• Exercise material:
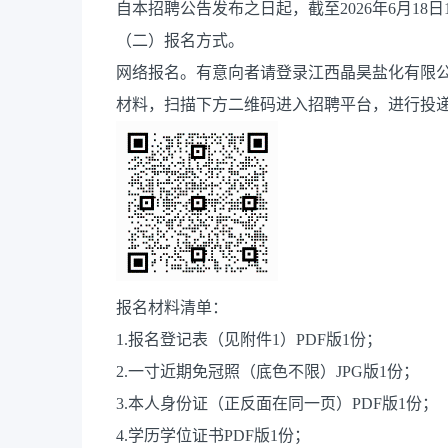
自本招聘公告发布之日起，截至2026年6月18日1
（二）报名方式。
网络报名。有意向者请登录江西晶昊盐化有限
材料，扫描下方二维码进入招聘平台，进行投
报名材料清单：
1.报名登记表（见附件1）PDF版1份；
2.一寸近期免冠照（底色不限）JPG版1份；
3.本人身份证（正反面在同一页）PDF版1份；
4.学历学位证书PDF版1份；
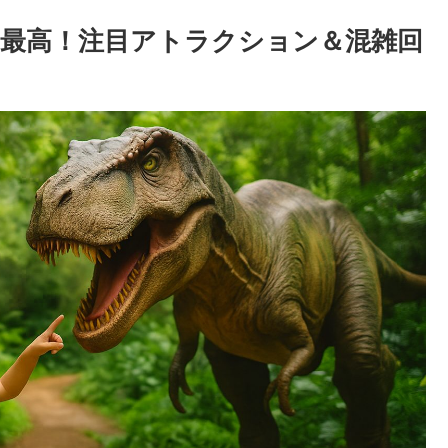
最高！注目アトラクション＆混雑回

• Work instruction: Reproduce all of the entries exactly as they appear, though any picture they include must be omitted.

• Written answer:
自本招聘公告发布之日起，截至2026年6月18日1
（二）报名方式。
网络报名。有意向者请登录江西晶昊盐化有限
材料，扫描下方二维码进入招聘平台，进行投
报名材料清单：
1.报名登记表（见附件1）PDF版1份；
2.一寸近期免冠照（底色不限）JPG版1份；
3.本人身份证（正反面在同一页）PDF版1份；
4.学历学位证书PDF版1份；
最高！注目アトラクション＆混雑回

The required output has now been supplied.